La porta del mio ufficio si apre con un colpo secco, Abigail entra senza bussare. Alzo gli occhi, affrettandomi a scendere con i piedi dalla scrivania ma mi rilasso subito non appena realizzo che è lei.

«Buongiorno a te Abigail, nervosa stamane?» rispondo infastidito mentre mi ricompongo sulla sedia.

«Buongiorno un cazzo! » sbotta lei.

«Abbie, sono solo le otto di mattina, ti prego» le sorrido appena, cercando di stemperare la tensione, ma non funziona.

«Mi spieghi cosa ti è passato per la testa, Connor?» urla sbattendo la sua costosa borsetta di pelle sulla mia scrivania.
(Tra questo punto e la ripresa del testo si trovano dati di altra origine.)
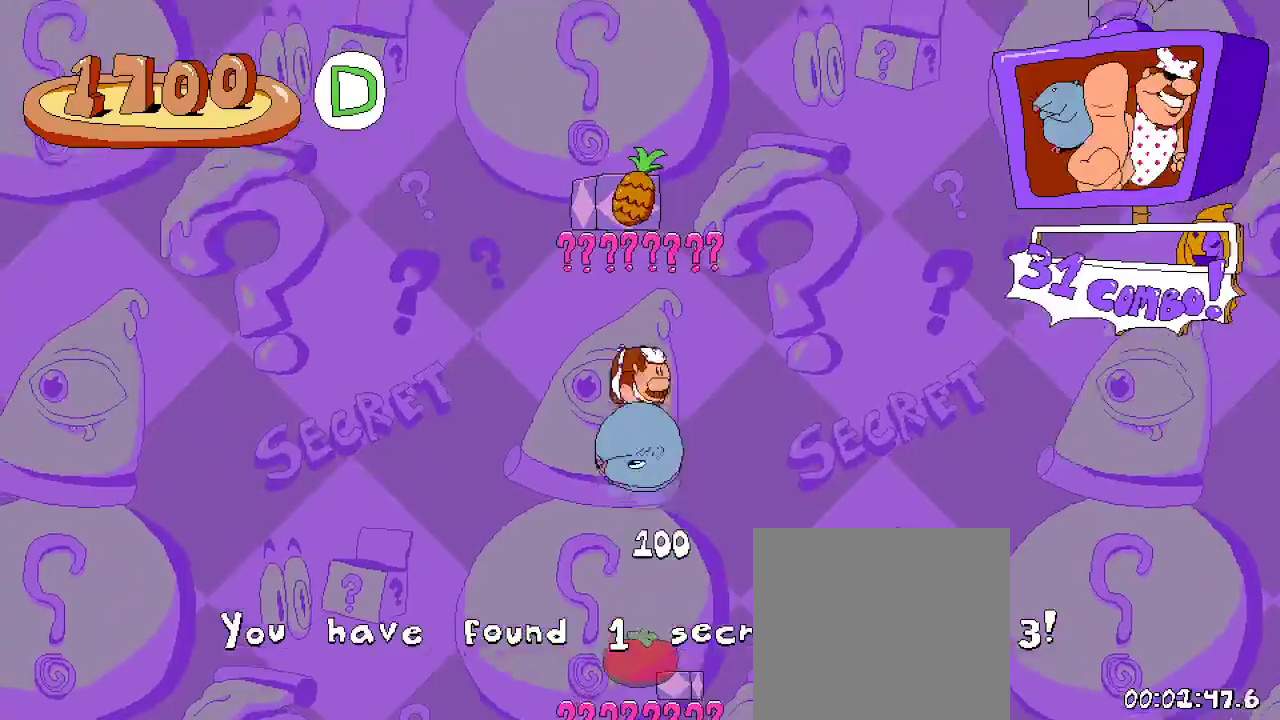
{"dt_ms": 500, "buttons": ["R2"], "left_stick": "center", "right_stick": "center", "events": []}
«Ho tutto sotto controllo!» mi difendo.

«L' hai portata a dormire a Villa Pence! Sei un'idiota o cosa? Stai mandando tutto a puttane!»

«Non sto mandando a puttane proprio niente! L'ho portata lì di proposito e la sua reazione è stata a dir poco impagabile» cerco di spiegarle.

«Lo sai cosa me ne faccio di una reazione impagabile?»

«Niente, lo so. Ma abbassa la voce!»

Riprendo tra le mani la pallina di pongo, cercando di rilassarmi. La tensione tra me e Abigail rischia di far implodere la stanza. Se non fossimo stati qui, sono sicuro che mi sarebbe già saltata addosso. Se c'è una cosa che ho imparato in questi anni è quella di non farla mai - e dico mai - arrabbiare in pubblico. Pena una denuncia, una figura di merda, una cambiale per risarcimento danni.

«Ti servono prove», cerco di dire calmo, «E le avrai. Devo solo capire come fare. È un osso duro, le sto provando davvero tutte. Ma siamo sulla buona strada: conosce sicuramente Linnet, appena l'ha vista è scappata via a gambe levate»

Abigail prende un respiro profondo, cerca anche lei di controllarsi. Stringe con forza i braccioli di pelle della poltrona su cui è seduta e punta le sue iridi azzurre nelle mie.